* [Petunjuk Pengerjaan]:
(A) Tuliskan kembali secara lebih ringkas paragraf dalam kutipan teks yang diawali "Dari sekian banyak instrumen ekonomi" tanpa menghilangkan fakta utamanya.
(B) Berdasarkan kutipan teks, jelaskan dalam satu hingga tiga kalimat alasan penulis menyebut bank sebagai instrumen ekonomi yang paling tak masuk akal.

Oleh Sutomo (*)
Dari sekian banyak instrumen ekonomi, bank dan asuransi adalah yang
paling tak masuk akal. Bagaimana tidak, nasabah setor uang ke bank tapi
malah bayar. Sedangkan uang itu dimanfaatkan bank habis-habisan untuk
mengeruk keuntungan dengan menyalurkannya ke kredit yang bunganya
mencekik, atau, jika malas mengucurkan kredit, uang nasabah tadi akan
ditarok ke Sertifikat Bank Indonesia (SBI) dengan bunga berlipat-lipat
dibandingkan bunga yang diberikan pada nasabah penyimpan.
Sekedar gambaran betapa “merusaknya” bank itu, berikut ini adalah
nasehat Warren Buffet, orang terkaya nomor dua di dunia saat ini: untuk
meraih sukses dan kebebasan keuangan jauhilah pinjaman bank atau kartu
kredit!

* [Data Hasil Ekstraksi]:
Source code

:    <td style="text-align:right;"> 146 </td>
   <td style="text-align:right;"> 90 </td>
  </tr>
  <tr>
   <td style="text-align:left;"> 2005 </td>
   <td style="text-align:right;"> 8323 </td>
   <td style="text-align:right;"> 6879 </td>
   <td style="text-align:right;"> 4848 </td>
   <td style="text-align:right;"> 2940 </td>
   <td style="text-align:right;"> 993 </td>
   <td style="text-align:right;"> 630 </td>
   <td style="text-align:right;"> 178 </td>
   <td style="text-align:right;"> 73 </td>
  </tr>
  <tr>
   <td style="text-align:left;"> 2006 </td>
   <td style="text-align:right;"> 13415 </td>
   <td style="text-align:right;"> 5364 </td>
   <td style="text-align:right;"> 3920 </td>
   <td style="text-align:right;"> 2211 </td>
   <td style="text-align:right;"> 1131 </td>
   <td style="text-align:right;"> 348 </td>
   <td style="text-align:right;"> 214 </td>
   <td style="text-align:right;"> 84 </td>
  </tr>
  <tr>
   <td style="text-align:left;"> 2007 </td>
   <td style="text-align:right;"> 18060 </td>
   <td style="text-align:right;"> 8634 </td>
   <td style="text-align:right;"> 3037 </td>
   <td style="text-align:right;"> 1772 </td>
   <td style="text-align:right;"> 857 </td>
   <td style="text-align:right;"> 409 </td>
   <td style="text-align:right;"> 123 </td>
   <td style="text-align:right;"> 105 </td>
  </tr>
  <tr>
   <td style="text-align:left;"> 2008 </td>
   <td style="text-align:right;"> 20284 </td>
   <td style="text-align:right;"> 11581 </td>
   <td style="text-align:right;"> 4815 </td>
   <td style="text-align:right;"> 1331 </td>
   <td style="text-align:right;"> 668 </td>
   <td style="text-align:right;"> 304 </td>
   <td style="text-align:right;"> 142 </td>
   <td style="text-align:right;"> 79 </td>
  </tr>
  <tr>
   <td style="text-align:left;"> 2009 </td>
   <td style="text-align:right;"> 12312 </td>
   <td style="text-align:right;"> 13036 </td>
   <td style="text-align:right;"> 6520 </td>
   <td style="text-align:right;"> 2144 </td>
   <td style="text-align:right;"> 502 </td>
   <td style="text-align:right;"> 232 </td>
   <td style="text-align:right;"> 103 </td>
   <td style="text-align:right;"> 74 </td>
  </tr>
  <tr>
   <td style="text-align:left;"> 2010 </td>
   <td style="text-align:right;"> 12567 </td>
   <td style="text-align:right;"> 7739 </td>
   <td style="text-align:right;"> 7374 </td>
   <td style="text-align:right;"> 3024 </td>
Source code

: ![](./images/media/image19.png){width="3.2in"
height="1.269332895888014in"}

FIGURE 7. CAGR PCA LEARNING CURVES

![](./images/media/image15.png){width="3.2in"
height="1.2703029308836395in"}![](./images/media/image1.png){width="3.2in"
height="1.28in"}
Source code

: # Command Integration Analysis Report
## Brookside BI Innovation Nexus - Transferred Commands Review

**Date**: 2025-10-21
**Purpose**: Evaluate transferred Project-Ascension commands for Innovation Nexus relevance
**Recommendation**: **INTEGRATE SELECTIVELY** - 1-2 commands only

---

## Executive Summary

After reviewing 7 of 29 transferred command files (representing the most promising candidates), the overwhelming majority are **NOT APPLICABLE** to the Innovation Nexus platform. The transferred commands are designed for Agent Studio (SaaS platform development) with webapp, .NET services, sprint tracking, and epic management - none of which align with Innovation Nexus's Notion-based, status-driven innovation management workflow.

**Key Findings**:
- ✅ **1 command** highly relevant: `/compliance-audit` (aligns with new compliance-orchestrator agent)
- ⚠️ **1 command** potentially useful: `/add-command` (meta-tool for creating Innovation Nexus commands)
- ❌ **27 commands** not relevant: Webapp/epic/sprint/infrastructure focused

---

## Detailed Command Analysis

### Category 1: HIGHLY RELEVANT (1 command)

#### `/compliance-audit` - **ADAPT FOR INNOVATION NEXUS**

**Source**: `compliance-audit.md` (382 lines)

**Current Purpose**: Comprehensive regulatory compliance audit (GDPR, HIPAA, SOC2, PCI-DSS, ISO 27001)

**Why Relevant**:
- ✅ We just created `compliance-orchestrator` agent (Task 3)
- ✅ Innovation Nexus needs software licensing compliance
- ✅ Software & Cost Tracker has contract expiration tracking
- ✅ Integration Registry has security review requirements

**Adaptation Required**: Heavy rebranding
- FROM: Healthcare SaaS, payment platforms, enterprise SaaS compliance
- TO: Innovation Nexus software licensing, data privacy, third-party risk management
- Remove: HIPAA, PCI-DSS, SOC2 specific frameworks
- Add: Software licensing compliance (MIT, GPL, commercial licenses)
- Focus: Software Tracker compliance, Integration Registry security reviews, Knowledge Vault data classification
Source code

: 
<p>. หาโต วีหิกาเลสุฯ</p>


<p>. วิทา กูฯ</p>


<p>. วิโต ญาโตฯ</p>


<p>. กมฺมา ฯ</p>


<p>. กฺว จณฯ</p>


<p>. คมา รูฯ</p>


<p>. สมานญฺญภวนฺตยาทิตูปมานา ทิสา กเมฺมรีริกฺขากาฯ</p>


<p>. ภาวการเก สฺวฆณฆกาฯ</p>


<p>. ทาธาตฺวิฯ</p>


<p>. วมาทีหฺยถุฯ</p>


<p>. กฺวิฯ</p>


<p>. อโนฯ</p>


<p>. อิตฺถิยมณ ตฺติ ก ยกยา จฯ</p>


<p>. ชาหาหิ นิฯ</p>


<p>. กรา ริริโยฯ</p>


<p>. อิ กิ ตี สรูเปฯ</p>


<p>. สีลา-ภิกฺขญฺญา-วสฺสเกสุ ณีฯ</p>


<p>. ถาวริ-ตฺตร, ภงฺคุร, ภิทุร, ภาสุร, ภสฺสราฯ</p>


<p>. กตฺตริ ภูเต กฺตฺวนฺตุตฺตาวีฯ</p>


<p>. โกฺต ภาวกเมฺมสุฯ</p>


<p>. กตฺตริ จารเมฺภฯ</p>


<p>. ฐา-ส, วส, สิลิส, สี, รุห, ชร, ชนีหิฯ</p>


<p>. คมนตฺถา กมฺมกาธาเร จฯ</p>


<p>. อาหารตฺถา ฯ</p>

* [Jawaban Tiap Butir]:
(A) Penulis menilai bank dan asuransi sebagai instrumen ekonomi yang paling tak masuk akal. Nasabah menyetor uang ke bank tetapi justru membayar, sedangkan bank memanfaatkan uang tersebut untuk meraup keuntungan. Caranya adalah menyalurkan uang itu sebagai kredit berbunga mencekik atau menempatkannya di Sertifikat Bank Indonesia (SBI), yang bunganya berlipat-lipat dibandingkan bunga bagi nasabah penyimpan.

(B) Menurut penulis, nasabah yang menyetor uang ke bank justru harus membayar. Sementara itu, bank memanfaatkan uang tersebut untuk meraup keuntungan, baik melalui kredit berbunga mencekik maupun dengan menempatkannya di Sertifikat Bank Indonesia (SBI) yang bunganya berlipat-lipat dibandingkan bunga yang diterima nasabah penyimpan.